TASK OBJECTIVE:
Write out every line below with no difference at all.

EXTRACTED INFORMATION:
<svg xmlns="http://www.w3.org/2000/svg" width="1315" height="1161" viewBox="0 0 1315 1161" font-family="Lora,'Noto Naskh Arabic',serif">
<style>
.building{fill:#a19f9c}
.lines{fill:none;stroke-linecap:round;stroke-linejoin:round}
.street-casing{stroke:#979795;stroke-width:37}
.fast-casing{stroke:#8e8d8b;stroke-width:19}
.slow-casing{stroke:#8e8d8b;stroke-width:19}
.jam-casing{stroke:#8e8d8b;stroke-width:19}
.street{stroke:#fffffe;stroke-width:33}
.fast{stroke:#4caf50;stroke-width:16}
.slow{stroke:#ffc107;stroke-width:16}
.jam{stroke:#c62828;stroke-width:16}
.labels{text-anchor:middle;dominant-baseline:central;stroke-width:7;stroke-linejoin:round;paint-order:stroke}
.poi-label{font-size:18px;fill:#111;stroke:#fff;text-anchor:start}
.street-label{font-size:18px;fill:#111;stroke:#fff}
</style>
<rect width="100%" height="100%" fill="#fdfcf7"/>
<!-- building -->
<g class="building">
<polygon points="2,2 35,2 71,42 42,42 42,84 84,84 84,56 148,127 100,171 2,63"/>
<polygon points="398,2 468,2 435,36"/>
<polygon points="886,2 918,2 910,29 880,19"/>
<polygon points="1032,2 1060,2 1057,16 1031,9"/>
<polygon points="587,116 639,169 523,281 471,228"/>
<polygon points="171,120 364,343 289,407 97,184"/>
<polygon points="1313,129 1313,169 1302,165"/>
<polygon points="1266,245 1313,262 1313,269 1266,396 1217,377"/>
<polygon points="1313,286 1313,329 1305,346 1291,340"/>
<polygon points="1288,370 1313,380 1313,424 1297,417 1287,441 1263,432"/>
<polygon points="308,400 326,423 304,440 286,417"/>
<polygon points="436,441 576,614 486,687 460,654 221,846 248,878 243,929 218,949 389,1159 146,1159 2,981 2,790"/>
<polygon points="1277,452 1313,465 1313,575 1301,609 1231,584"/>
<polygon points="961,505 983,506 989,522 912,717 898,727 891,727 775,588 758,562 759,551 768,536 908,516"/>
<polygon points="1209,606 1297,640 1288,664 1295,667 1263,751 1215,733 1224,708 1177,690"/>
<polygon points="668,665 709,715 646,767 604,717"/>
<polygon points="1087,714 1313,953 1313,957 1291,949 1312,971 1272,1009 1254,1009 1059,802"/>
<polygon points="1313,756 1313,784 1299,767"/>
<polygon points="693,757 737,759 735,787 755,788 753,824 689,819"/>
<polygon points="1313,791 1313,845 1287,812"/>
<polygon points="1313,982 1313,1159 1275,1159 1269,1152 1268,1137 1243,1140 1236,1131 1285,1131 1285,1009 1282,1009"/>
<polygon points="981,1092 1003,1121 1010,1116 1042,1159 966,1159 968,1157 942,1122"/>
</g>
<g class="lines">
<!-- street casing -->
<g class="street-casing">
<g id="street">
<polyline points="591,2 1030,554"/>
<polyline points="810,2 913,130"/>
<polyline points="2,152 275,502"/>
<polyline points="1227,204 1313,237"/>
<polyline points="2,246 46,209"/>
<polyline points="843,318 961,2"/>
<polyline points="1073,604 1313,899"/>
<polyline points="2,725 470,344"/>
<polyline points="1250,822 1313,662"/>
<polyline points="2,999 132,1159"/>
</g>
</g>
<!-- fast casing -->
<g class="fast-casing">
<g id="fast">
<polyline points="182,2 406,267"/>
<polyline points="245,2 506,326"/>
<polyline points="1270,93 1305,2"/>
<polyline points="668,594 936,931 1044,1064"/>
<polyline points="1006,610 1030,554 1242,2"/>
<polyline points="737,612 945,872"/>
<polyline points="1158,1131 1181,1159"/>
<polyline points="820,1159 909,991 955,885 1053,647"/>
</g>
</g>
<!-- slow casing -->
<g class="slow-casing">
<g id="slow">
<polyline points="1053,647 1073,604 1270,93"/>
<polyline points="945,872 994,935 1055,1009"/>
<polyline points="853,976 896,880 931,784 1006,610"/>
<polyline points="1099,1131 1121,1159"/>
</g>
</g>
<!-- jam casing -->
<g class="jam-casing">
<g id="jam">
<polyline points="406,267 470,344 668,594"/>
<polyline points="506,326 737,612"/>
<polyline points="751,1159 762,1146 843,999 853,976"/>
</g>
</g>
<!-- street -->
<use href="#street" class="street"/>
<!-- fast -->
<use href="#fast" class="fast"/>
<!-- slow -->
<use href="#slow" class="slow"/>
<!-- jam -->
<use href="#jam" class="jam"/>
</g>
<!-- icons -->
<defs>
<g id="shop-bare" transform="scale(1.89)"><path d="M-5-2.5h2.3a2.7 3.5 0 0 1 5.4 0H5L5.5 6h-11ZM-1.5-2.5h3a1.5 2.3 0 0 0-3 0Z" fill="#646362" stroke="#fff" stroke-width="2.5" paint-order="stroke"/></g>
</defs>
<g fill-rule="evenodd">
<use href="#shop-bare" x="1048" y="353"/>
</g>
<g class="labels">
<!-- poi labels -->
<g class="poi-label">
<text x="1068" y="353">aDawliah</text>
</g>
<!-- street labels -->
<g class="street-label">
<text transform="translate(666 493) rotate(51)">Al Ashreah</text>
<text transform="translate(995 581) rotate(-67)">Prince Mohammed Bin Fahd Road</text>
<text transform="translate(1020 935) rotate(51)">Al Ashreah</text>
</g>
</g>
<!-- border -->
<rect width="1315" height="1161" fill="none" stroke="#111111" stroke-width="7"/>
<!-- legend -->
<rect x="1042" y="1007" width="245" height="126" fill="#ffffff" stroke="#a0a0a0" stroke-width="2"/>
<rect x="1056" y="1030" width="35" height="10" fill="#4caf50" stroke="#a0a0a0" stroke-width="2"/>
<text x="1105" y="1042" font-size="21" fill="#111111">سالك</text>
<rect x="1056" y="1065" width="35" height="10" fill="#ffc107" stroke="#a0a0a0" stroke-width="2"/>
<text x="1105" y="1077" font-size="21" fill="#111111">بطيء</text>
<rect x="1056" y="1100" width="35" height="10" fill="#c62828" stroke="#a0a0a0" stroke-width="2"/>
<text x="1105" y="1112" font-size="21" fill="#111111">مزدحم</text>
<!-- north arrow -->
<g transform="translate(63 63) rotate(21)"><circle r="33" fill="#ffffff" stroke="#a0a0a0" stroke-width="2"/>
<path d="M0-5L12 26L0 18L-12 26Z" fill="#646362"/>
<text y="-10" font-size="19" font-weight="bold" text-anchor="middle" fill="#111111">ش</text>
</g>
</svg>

TASK ANSWER:
<svg xmlns="http://www.w3.org/2000/svg" width="1315" height="1161" viewBox="0 0 1315 1161" font-family="Lora,'Noto Naskh Arabic',serif">
<style>
.building{fill:#a19f9c}
.lines{fill:none;stroke-linecap:round;stroke-linejoin:round}
.street-casing{stroke:#979795;stroke-width:37}
.fast-casing{stroke:#8e8d8b;stroke-width:19}
.slow-casing{stroke:#8e8d8b;stroke-width:19}
.jam-casing{stroke:#8e8d8b;stroke-width:19}
.street{stroke:#fffffe;stroke-width:33}
.fast{stroke:#4caf50;stroke-width:16}
.slow{stroke:#ffc107;stroke-width:16}
.jam{stroke:#c62828;stroke-width:16}
.labels{text-anchor:middle;dominant-baseline:central;stroke-width:7;stroke-linejoin:round;paint-order:stroke}
.poi-label{font-size:18px;fill:#111;stroke:#fff;text-anchor:start}
.street-label{font-size:18px;fill:#111;stroke:#fff}
</style>
<rect width="100%" height="100%" fill="#fdfcf7"/>
<!-- building -->
<g class="building">
<polygon points="2,2 35,2 71,42 42,42 42,84 84,84 84,56 148,127 100,171 2,63"/>
<polygon points="398,2 468,2 435,36"/>
<polygon points="886,2 918,2 910,29 880,19"/>
<polygon points="1032,2 1060,2 1057,16 1031,9"/>
<polygon points="587,116 639,169 523,281 471,228"/>
<polygon points="171,120 364,343 289,407 97,184"/>
<polygon points="1313,129 1313,169 1302,165"/>
<polygon points="1266,245 1313,262 1313,269 1266,396 1217,377"/>
<polygon points="1313,286 1313,329 1305,346 1291,340"/>
<polygon points="1288,370 1313,380 1313,424 1297,417 1287,441 1263,432"/>
<polygon points="308,400 326,423 304,440 286,417"/>
<polygon points="436,441 576,614 486,687 460,654 221,846 248,878 243,929 218,949 389,1159 146,1159 2,981 2,790"/>
<polygon points="1277,452 1313,465 1313,575 1301,609 1231,584"/>
<polygon points="961,505 983,506 989,522 912,717 898,727 891,727 775,588 758,562 759,551 768,536 908,516"/>
<polygon points="1209,606 1297,640 1288,664 1295,667 1263,751 1215,733 1224,708 1177,690"/>
<polygon points="668,665 709,715 646,767 604,717"/>
<polygon points="1087,714 1313,953 1313,957 1291,949 1312,971 1272,1009 1254,1009 1059,802"/>
<polygon points="1313,756 1313,784 1299,767"/>
<polygon points="693,757 737,759 735,787 755,788 753,824 689,819"/>
<polygon points="1313,791 1313,845 1287,812"/>
<polygon points="1313,982 1313,1159 1275,1159 1269,1152 1268,1137 1243,1140 1236,1131 1285,1131 1285,1009 1282,1009"/>
<polygon points="981,1092 1003,1121 1010,1116 1042,1159 966,1159 968,1157 942,1122"/>
</g>
<g class="lines">
<!-- street casing -->
<g class="street-casing">
<g id="street">
<polyline points="591,2 1030,554"/>
<polyline points="810,2 913,130"/>
<polyline points="2,152 275,502"/>
<polyline points="1227,204 1313,237"/>
<polyline points="2,246 46,209"/>
<polyline points="843,318 961,2"/>
<polyline points="1073,604 1313,899"/>
<polyline points="2,725 470,344"/>
<polyline points="1250,822 1313,662"/>
<polyline points="2,999 132,1159"/>
</g>
</g>
<!-- fast casing -->
<g class="fast-casing">
<g id="fast">
<polyline points="182,2 406,267"/>
<polyline points="245,2 506,326"/>
<polyline points="1270,93 1305,2"/>
<polyline points="668,594 936,931 1044,1064"/>
<polyline points="1006,610 1030,554 1242,2"/>
<polyline points="737,612 945,872"/>
<polyline points="1158,1131 1181,1159"/>
<polyline points="820,1159 909,991 955,885 1053,647"/>
</g>
</g>
<!-- slow casing -->
<g class="slow-casing">
<g id="slow">
<polyline points="1053,647 1073,604 1270,93"/>
<polyline points="945,872 994,935 1055,1009"/>
<polyline points="853,976 896,880 931,784 1006,610"/>
<polyline points="1099,1131 1121,1159"/>
</g>
</g>
<!-- jam casing -->
<g class="jam-casing">
<g id="jam">
<polyline points="406,267 470,344 668,594"/>
<polyline points="506,326 737,612"/>
<polyline points="751,1159 762,1146 843,999 853,976"/>
</g>
</g>
<!-- street -->
<use href="#street" class="street"/>
<!-- fast -->
<use href="#fast" class="fast"/>
<!-- slow -->
<use href="#slow" class="slow"/>
<!-- jam -->
<use href="#jam" class="jam"/>
</g>
<!-- icons -->
<defs>
<g id="shop-bare" transform="scale(1.89)"><path d="M-5-2.5h2.3a2.7 3.5 0 0 1 5.4 0H5L5.5 6h-11ZM-1.5-2.5h3a1.5 2.3 0 0 0-3 0Z" fill="#646362" stroke="#fff" stroke-width="2.5" paint-order="stroke"/></g>
</defs>
<g fill-rule="evenodd">
<use href="#shop-bare" x="1048" y="353"/>
</g>
<g class="labels">
<!-- poi labels -->
<g class="poi-label">
<text x="1068" y="353">aDawliah</text>
</g>
<!-- street labels -->
<g class="street-label">
<text transform="translate(666 493) rotate(51)">Al Ashreah</text>
<text transform="translate(995 581) rotate(-67)">Prince Mohammed Bin Fahd Road</text>
<text transform="translate(1020 935) rotate(51)">Al Ashreah</text>
</g>
</g>
<!-- border -->
<rect width="1315" height="1161" fill="none" stroke="#111111" stroke-width="7"/>
<!-- legend -->
<rect x="1042" y="1007" width="245" height="126" fill="#ffffff" stroke="#a0a0a0" stroke-width="2"/>
<rect x="1056" y="1030" width="35" height="10" fill="#4caf50" stroke="#a0a0a0" stroke-width="2"/>
<text x="1105" y="1042" font-size="21" fill="#111111">سالك</text>
<rect x="1056" y="1065" width="35" height="10" fill="#ffc107" stroke="#a0a0a0" stroke-width="2"/>
<text x="1105" y="1077" font-size="21" fill="#111111">بطيء</text>
<rect x="1056" y="1100" width="35" height="10" fill="#c62828" stroke="#a0a0a0" stroke-width="2"/>
<text x="1105" y="1112" font-size="21" fill="#111111">مزدحم</text>
<!-- north arrow -->
<g transform="translate(63 63) rotate(21)"><circle r="33" fill="#ffffff" stroke="#a0a0a0" stroke-width="2"/>
<path d="M0-5L12 26L0 18L-12 26Z" fill="#646362"/>
<text y="-10" font-size="19" font-weight="bold" text-anchor="middle" fill="#111111">ش</text>
</g>
</svg>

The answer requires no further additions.